In what could be termed as both good and bad news for Prime Minister Justin Trudeau, Canada’s ruling Liberal Party is set to return to power and form a minority government for the second straight time. News channels projected on Monday that a minority government would be formed after a tight election race.
Justin Trudeau, who has led a minority government in Canada since 2019, called an early election hoping his party could capitalise on the handling of the pandemic situation and return with a stronger mandate. Six parties are contesting the election.
Polling over the weekend indicates Liberals and the Conservative Party are in a tight race, with the possibility that Liberals could lose seats in Parliament instead of gaining a majority. Justin Trudeau’s main political rivals and some voters have blasted the prime minister for putting his own political interests ahead of the public during COVID-19 times.
Opinion polls indicate no party will gain a majority of seats in the Canadian election. This means for both the front-runners, Liberal Prime Minister Justin Trudeau or Conservative leader Erin O’Toole will govern the country with a minority government.
If Trudeau wins a majority of the 338 seats in the House of Commons, he will remain prime minister.

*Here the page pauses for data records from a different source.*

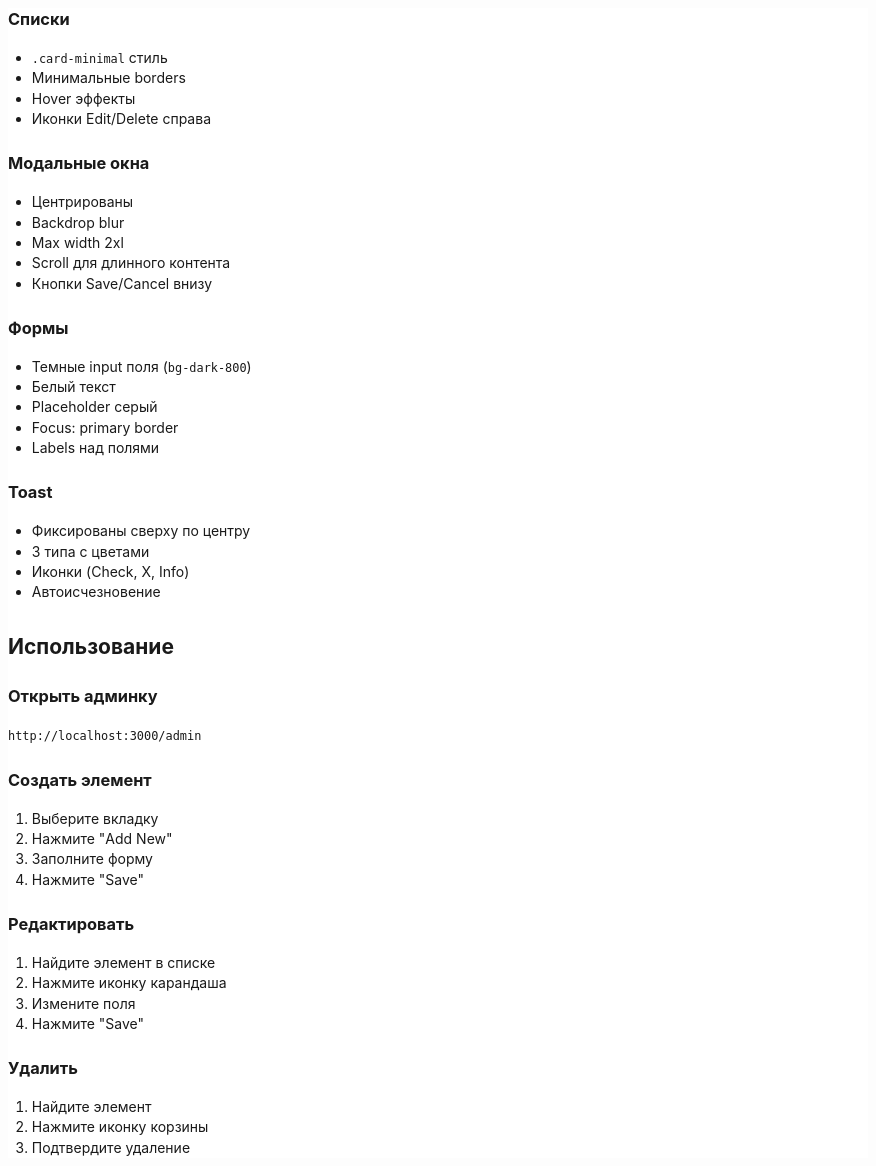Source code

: ### Списки
- `.card-minimal` стиль
- Минимальные borders
- Hover эффекты
- Иконки Edit/Delete справа

### Модальные окна
- Центрированы
- Backdrop blur
- Max width 2xl
- Scroll для длинного контента
- Кнопки Save/Cancel внизу

### Формы
- Темные input поля (`bg-dark-800`)
- Белый текст
- Placeholder серый
- Focus: primary border
- Labels над полями

### Toast
- Фиксированы сверху по центру
- 3 типа с цветами
- Иконки (Check, X, Info)
- Автоисчезновение

## Использование

### Открыть админку
```
http://localhost:3000/admin
```

### Создать элемент
1. Выберите вкладку
2. Нажмите "Add New"
3. Заполните форму
4. Нажмите "Save"

### Редактировать
1. Найдите элемент в списке
2. Нажмите иконку карандаша
3. Измените поля
4. Нажмите "Save"

### Удалить
1. Найдите элемент
2. Нажмите иконку корзины
3. Подтвердите удаление
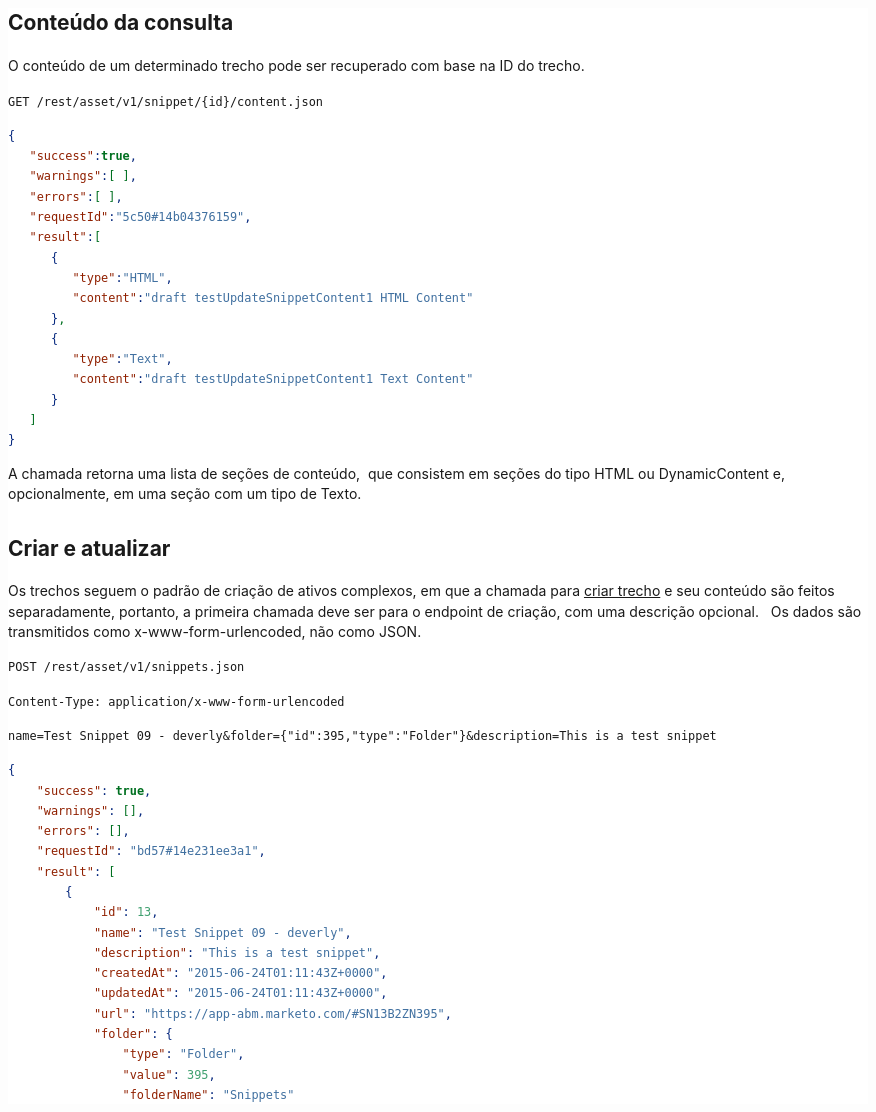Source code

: ## Conteúdo da consulta

O conteúdo de um determinado trecho pode ser recuperado com base na ID do trecho.

```
GET /rest/asset/v1/snippet/{id}/content.json
```

```json
{
   "success":true,
   "warnings":[ ],
   "errors":[ ],
   "requestId":"5c50#14b04376159",
   "result":[
      {
         "type":"HTML",
         "content":"draft testUpdateSnippetContent1 HTML Content"
      },
      {
         "type":"Text",
         "content":"draft testUpdateSnippetContent1 Text Content"
      }
   ]
}
```

A chamada retorna uma lista de seções de conteúdo,  que consistem em seções do tipo HTML ou DynamicContent e, opcionalmente, em uma seção com um tipo de Texto.

## Criar e atualizar

Os trechos seguem o padrão de criação de ativos complexos, em que a chamada para [criar trecho](https://developer.adobe.com/marketo-apis/api/asset/#tag/Snippets/operation/createSnippetUsingPOST) e seu conteúdo são feitos separadamente, portanto, a primeira chamada deve ser para o endpoint de criação, com uma descrição opcional.   Os dados são transmitidos como x-www-form-urlencoded, não como JSON.

```
POST /rest/asset/v1/snippets.json
```

```
Content-Type: application/x-www-form-urlencoded
```

```
name=Test Snippet 09 - deverly&folder={"id":395,"type":"Folder"}&description=This is a test snippet
```

```json
{
    "success": true,
    "warnings": [],
    "errors": [],
    "requestId": "bd57#14e231ee3a1",
    "result": [
        {
            "id": 13,
            "name": "Test Snippet 09 - deverly",
            "description": "This is a test snippet",
            "createdAt": "2015-06-24T01:11:43Z+0000",
            "updatedAt": "2015-06-24T01:11:43Z+0000",
            "url": "https://app-abm.marketo.com/#SN13B2ZN395",
            "folder": {
                "type": "Folder",
                "value": 395,
                "folderName": "Snippets"
```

In Canada, a party needs at least 170 seats for a majority. The Liberals currently have 155 seats.
If O’Toole wins a majority, he would take over as Prime Minister after a two-week transition period.
But winning the most seats isn’t always the same thing as winning the right to govern.
To govern, a PM must show that he/she has the confidence of the House of Commons, the elected chamber of parliament.
The incumbent PM has the opportunity to test his/her standing with a vote of confidence if the result is a minority.
That would be the case even if Justin Trudeau wins fewer seats than his rival O’Toole.
If the Liberals win more seats but fall short of a majority, Trudeau would have to rely again on opposition parties.
There is little chance of formal coalition with the left-leaning New Democratic Party or the Greens to pass legislation.
How minority government functions
Minority governments are particularly interesting in parliamentary systems, where the government is responsible to the parliament.
A minority government is one that comprises ministers from one or more political parties who do not simultaneously hold an absolute majority.
In a minority situation, governments must rely on the support of other parties to stay in power, so is less stable than a majority government.
In Canada, most of the time political parties stand on their own and rarely form official coalition governments to form a majority.
Canada has had only one coalition to date and that was in 1917, during World War-I.